▸ Your assignment
For each line below that holds "baseboard", return the line as it stands.

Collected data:
>>>
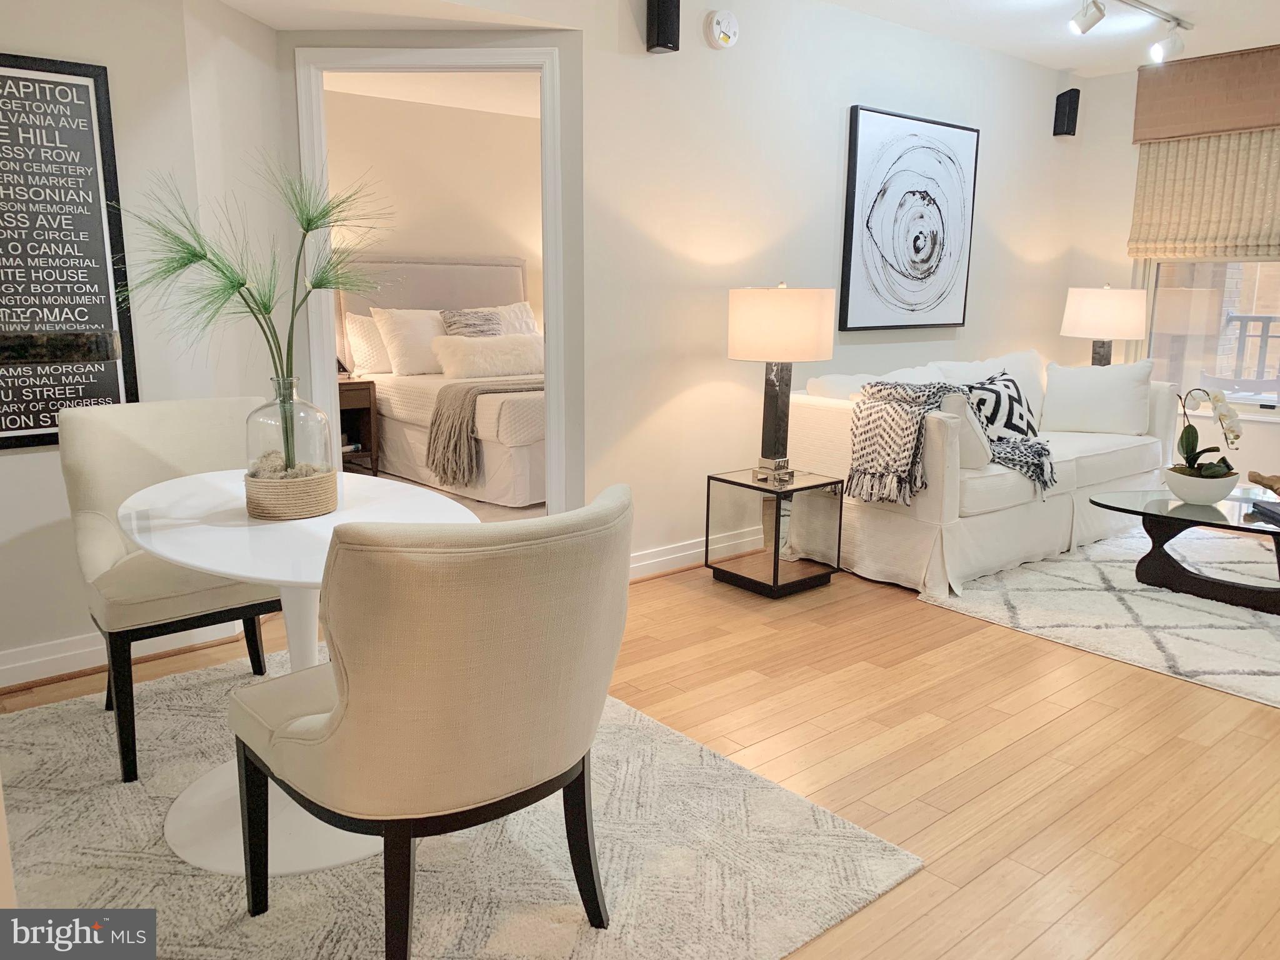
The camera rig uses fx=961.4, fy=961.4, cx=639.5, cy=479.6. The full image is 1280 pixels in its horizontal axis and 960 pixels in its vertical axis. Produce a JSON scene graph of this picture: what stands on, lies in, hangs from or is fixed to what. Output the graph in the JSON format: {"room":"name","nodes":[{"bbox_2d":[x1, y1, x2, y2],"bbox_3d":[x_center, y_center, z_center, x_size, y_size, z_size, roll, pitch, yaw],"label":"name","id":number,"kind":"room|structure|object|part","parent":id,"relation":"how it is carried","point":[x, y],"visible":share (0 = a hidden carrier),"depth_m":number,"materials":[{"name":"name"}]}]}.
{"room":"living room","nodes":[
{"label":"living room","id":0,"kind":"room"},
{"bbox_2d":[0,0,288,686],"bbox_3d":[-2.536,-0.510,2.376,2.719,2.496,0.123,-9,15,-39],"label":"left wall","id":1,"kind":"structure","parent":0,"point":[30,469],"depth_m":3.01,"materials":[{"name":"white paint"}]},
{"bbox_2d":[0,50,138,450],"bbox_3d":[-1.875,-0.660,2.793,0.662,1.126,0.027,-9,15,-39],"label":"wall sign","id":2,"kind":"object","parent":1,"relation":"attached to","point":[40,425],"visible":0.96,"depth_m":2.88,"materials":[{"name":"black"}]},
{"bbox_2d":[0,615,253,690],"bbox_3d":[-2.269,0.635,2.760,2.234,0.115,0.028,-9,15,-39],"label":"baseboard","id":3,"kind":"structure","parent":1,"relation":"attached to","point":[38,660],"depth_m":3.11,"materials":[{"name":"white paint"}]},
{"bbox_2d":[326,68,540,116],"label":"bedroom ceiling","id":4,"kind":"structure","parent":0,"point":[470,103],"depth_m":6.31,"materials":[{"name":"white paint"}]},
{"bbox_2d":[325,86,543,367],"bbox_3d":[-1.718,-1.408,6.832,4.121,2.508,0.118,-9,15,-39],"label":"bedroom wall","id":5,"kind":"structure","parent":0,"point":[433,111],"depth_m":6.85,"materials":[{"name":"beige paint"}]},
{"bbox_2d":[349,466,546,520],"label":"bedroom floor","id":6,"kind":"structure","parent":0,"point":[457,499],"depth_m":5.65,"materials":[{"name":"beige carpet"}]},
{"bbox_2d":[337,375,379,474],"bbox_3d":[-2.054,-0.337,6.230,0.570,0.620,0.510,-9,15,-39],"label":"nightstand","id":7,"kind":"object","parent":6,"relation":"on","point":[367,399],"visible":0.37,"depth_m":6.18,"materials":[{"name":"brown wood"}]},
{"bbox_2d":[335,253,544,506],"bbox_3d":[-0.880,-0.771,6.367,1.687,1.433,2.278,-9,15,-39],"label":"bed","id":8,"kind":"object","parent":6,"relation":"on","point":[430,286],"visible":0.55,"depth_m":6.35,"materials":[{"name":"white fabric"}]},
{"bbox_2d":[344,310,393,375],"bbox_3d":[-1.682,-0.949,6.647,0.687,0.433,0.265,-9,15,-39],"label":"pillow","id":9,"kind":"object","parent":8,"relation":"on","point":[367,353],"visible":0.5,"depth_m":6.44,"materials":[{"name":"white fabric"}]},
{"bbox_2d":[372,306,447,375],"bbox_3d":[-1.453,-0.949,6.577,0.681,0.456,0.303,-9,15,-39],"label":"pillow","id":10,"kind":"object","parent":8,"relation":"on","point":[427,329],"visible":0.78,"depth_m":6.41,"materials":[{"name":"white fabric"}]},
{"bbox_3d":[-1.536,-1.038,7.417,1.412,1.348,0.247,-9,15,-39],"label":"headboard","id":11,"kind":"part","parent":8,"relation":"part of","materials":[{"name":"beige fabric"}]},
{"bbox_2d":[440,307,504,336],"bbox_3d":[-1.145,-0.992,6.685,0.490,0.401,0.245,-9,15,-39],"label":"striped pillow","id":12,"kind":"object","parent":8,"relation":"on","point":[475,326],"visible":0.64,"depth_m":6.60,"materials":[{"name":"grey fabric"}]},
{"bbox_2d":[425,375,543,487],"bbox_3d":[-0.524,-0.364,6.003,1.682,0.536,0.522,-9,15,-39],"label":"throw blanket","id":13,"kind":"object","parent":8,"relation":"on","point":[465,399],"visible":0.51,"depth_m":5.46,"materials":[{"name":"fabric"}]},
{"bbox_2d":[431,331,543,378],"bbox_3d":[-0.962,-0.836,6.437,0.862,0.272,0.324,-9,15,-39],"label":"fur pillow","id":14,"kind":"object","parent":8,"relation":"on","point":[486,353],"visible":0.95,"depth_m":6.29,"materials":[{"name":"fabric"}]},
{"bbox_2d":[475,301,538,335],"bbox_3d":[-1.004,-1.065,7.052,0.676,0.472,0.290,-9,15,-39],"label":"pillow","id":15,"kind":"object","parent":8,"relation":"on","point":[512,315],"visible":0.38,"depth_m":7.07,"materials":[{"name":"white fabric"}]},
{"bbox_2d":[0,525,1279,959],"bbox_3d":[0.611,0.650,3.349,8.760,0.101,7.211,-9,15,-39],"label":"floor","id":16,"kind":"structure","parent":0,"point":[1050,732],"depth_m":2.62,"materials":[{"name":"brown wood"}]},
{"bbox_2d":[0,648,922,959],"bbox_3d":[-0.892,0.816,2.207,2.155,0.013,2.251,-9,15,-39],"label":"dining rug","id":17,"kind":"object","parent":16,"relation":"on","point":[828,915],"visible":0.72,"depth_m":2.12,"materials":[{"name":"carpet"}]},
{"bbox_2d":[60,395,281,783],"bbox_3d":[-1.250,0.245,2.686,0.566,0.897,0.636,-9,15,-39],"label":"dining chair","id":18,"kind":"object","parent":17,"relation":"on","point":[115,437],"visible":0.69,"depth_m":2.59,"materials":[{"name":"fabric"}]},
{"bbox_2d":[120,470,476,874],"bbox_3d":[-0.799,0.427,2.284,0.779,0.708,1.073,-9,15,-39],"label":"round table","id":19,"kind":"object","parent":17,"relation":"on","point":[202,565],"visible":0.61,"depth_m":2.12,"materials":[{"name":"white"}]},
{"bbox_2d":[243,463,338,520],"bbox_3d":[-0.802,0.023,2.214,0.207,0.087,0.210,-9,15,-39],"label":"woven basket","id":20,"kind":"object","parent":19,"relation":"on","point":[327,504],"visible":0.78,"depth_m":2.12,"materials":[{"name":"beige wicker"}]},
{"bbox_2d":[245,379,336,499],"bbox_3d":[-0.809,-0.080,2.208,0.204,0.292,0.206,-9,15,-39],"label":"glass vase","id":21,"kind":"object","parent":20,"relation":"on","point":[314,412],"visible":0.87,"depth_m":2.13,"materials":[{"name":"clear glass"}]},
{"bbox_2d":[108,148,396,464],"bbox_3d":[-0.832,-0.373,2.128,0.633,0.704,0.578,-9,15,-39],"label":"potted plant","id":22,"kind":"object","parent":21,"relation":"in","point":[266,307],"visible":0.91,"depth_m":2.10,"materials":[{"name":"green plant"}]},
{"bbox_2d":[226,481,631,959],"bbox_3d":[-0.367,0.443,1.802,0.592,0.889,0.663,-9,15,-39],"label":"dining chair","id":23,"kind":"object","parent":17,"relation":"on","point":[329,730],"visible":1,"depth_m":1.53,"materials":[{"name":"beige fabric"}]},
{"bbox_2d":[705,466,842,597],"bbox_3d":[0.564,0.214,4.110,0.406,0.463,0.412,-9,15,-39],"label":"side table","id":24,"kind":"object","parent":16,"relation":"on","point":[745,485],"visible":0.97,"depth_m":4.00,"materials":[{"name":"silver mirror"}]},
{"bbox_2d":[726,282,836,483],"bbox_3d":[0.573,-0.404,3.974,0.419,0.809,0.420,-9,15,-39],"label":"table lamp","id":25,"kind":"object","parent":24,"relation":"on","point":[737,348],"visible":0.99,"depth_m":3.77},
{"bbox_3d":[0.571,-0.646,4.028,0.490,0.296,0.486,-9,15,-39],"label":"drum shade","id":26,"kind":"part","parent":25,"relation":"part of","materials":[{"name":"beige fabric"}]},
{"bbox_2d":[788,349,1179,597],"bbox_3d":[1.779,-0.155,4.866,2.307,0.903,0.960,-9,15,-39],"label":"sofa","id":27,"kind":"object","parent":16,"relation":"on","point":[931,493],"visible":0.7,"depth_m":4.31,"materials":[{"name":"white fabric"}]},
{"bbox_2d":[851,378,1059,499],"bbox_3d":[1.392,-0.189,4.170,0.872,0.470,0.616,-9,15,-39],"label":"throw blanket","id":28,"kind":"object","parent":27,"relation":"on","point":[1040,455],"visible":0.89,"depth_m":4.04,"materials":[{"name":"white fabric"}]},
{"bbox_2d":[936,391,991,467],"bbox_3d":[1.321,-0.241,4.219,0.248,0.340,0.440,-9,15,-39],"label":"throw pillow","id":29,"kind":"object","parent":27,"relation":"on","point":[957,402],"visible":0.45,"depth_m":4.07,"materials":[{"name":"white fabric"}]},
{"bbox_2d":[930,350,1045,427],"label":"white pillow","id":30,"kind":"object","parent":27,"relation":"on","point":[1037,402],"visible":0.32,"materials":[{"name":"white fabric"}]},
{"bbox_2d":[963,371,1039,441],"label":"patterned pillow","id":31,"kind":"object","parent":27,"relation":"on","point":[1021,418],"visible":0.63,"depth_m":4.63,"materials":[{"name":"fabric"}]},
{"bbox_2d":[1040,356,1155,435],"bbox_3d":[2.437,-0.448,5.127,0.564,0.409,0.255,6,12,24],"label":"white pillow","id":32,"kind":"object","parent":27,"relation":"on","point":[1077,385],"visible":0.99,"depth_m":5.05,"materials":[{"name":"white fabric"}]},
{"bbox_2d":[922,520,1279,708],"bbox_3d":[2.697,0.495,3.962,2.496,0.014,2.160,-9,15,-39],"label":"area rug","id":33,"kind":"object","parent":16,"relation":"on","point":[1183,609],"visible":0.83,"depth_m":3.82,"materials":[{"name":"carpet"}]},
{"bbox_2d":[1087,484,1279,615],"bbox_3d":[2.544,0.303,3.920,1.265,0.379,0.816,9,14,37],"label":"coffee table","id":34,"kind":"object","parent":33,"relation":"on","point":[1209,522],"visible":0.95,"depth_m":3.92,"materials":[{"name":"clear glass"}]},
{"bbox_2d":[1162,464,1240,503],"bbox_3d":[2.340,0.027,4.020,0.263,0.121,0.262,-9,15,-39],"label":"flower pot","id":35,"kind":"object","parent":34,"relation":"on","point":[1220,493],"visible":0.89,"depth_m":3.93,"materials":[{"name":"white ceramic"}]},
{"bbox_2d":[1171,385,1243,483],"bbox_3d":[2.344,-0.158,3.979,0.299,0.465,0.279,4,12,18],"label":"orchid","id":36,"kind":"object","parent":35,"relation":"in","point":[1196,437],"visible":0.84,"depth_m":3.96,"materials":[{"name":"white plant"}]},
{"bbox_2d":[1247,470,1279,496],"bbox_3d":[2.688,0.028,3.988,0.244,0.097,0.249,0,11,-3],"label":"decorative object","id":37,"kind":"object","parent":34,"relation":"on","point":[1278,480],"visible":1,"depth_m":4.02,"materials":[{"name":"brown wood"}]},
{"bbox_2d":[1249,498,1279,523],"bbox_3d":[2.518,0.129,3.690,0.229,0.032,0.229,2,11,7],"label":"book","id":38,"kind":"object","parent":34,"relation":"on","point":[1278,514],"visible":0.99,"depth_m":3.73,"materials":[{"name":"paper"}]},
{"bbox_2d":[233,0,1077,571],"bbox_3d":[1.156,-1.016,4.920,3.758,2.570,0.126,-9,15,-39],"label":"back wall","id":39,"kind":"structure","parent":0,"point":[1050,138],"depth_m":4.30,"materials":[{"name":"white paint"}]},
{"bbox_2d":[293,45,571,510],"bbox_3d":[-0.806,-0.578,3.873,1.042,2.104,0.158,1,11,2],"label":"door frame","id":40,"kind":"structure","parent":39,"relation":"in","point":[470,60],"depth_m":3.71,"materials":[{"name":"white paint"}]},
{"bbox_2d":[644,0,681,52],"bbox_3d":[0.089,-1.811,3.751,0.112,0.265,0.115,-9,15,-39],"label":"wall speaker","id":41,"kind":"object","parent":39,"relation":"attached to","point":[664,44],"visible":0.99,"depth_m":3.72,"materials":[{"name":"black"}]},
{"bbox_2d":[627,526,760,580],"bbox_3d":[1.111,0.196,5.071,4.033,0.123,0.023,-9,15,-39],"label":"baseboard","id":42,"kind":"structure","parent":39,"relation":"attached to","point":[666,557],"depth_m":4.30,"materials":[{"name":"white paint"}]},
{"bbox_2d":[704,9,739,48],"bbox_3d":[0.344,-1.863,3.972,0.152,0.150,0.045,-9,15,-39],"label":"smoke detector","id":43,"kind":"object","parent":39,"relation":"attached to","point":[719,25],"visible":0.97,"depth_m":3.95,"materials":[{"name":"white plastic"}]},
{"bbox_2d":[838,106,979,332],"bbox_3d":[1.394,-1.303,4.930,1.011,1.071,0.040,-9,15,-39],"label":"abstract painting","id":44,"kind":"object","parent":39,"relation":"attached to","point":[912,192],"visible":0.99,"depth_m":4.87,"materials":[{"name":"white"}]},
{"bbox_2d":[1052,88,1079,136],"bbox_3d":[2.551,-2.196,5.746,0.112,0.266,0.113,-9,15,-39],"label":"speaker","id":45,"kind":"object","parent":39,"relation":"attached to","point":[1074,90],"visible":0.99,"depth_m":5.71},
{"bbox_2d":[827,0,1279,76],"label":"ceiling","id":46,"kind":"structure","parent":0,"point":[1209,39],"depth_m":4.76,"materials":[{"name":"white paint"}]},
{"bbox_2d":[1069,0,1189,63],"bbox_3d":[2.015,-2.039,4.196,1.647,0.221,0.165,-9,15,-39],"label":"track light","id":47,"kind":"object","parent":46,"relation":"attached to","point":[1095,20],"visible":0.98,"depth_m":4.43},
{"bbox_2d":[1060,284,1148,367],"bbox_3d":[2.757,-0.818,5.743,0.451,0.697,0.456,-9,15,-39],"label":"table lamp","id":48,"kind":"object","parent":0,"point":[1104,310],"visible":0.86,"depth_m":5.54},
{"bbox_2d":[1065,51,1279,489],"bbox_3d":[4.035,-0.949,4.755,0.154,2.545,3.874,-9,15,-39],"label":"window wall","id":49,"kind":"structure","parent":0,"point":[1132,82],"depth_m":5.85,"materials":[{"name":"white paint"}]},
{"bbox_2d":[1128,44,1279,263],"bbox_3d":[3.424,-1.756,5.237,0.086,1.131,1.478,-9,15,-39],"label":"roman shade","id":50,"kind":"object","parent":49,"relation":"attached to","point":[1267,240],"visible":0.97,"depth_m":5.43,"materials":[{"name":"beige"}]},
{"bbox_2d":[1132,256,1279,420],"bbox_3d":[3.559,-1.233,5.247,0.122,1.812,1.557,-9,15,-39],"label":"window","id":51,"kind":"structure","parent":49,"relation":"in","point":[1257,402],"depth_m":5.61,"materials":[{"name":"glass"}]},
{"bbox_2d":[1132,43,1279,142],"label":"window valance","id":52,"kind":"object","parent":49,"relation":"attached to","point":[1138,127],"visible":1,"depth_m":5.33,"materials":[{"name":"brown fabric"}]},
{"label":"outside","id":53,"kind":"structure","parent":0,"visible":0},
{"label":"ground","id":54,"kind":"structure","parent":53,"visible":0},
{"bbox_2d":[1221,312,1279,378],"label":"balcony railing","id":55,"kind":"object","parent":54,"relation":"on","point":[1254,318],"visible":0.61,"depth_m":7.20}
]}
<<<
▸ Output below
{"bbox_2d":[0,615,253,690],"bbox_3d":[-2.269,0.635,2.760,2.234,0.115,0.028,-9,15,-39],"label":"baseboard","id":3,"kind":"structure","parent":1,"relation":"attached to","point":[38,660],"depth_m":3.11,"materials":[{"name":"white paint"}]},
{"bbox_2d":[627,526,760,580],"bbox_3d":[1.111,0.196,5.071,4.033,0.123,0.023,-9,15,-39],"label":"baseboard","id":42,"kind":"structure","parent":39,"relation":"attached to","point":[666,557],"depth_m":4.30,"materials":[{"name":"white paint"}]},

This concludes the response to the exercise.